Énoncé ▸ Remplacez « locality » par « place » dans tous les items ci-dessous et recopiez ces lignes sans rien changer d'autre, s'il vous plaît.

Données extraites ▸
____________

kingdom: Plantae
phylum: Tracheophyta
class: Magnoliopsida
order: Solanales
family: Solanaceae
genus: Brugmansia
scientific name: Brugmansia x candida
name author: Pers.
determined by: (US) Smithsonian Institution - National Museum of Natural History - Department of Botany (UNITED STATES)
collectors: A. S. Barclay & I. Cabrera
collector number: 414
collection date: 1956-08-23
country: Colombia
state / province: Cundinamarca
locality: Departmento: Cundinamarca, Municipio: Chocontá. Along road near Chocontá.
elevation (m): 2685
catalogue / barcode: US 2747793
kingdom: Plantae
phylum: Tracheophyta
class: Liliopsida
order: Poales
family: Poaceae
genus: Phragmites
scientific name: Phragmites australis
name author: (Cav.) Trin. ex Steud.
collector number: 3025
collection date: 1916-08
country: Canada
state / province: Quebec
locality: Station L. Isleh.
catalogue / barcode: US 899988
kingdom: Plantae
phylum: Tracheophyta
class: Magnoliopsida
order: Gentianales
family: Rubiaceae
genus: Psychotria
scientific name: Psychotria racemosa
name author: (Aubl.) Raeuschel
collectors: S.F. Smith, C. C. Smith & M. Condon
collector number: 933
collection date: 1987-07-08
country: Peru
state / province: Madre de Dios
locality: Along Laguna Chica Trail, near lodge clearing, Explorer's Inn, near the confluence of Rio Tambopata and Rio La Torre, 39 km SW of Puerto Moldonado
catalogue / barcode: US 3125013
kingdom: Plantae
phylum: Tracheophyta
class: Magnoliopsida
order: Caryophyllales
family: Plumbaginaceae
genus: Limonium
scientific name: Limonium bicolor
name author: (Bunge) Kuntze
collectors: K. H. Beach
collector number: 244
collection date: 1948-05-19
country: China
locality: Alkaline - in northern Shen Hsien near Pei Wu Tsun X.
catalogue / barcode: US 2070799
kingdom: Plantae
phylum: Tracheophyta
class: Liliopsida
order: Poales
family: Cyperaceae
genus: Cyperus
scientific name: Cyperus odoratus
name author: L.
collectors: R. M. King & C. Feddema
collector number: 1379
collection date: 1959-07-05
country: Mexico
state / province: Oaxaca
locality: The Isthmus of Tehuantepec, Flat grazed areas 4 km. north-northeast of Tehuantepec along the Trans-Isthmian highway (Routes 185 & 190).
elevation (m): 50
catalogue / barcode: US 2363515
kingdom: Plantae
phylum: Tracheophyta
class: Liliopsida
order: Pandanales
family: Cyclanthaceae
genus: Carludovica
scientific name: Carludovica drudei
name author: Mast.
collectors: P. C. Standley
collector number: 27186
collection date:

____________

Tâche réalisée ▸
kingdom: Plantae
phylum: Tracheophyta
class: Magnoliopsida
order: Solanales
family: Solanaceae
genus: Brugmansia
scientific name: Brugmansia x candida
name author: Pers.
determined by: (US) Smithsonian Institution - National Museum of Natural History - Department of Botany (UNITED STATES)
collectors: A. S. Barclay & I. Cabrera
collector number: 414
collection date: 1956-08-23
country: Colombia
state / province: Cundinamarca
place: Departmento: Cundinamarca, Municipio: Chocontá. Along road near Chocontá.
elevation (m): 2685
catalogue / barcode: US 2747793
kingdom: Plantae
phylum: Tracheophyta
class: Liliopsida
order: Poales
family: Poaceae
genus: Phragmites
scientific name: Phragmites australis
name author: (Cav.) Trin. ex Steud.
collector number: 3025
collection date: 1916-08
country: Canada
state / province: Quebec
place: Station L. Isleh.
catalogue / barcode: US 899988
kingdom: Plantae
phylum: Tracheophyta
class: Magnoliopsida
order: Gentianales
family: Rubiaceae
genus: Psychotria
scientific name: Psychotria racemosa
name author: (Aubl.) Raeuschel
collectors: S.F. Smith, C. C. Smith & M. Condon
collector number: 933
collection date: 1987-07-08
country: Peru
state / province: Madre de Dios
place: Along Laguna Chica Trail, near lodge clearing, Explorer's Inn, near the confluence of Rio Tambopata and Rio La Torre, 39 km SW of Puerto Moldonado
catalogue / barcode: US 3125013
kingdom: Plantae
phylum: Tracheophyta
class: Magnoliopsida
order: Caryophyllales
family: Plumbaginaceae
genus: Limonium
scientific name: Limonium bicolor
name author: (Bunge) Kuntze
collectors: K. H. Beach
collector number: 244
collection date: 1948-05-19
country: China
place: Alkaline - in northern Shen Hsien near Pei Wu Tsun X.
catalogue / barcode: US 2070799
kingdom: Plantae
phylum: Tracheophyta
class: Liliopsida
order: Poales
family: Cyperaceae
genus: Cyperus
scientific name: Cyperus odoratus
name author: L.
collectors: R. M. King & C. Feddema
collector number: 1379
collection date: 1959-07-05
country: Mexico
state / province: Oaxaca
place: The Isthmus of Tehuantepec, Flat grazed areas 4 km. north-northeast of Tehuantepec along the Trans-Isthmian highway (Routes 185 & 190).
elevation (m): 50
catalogue / barcode: US 2363515
kingdom: Plantae
phylum: Tracheophyta
class: Liliopsida
order: Pandanales
family: Cyclanthaceae
genus: Carludovica
scientific name: Carludovica drudei
name author: Mast.
collectors: P. C. Standley
collector number: 27186
collection date:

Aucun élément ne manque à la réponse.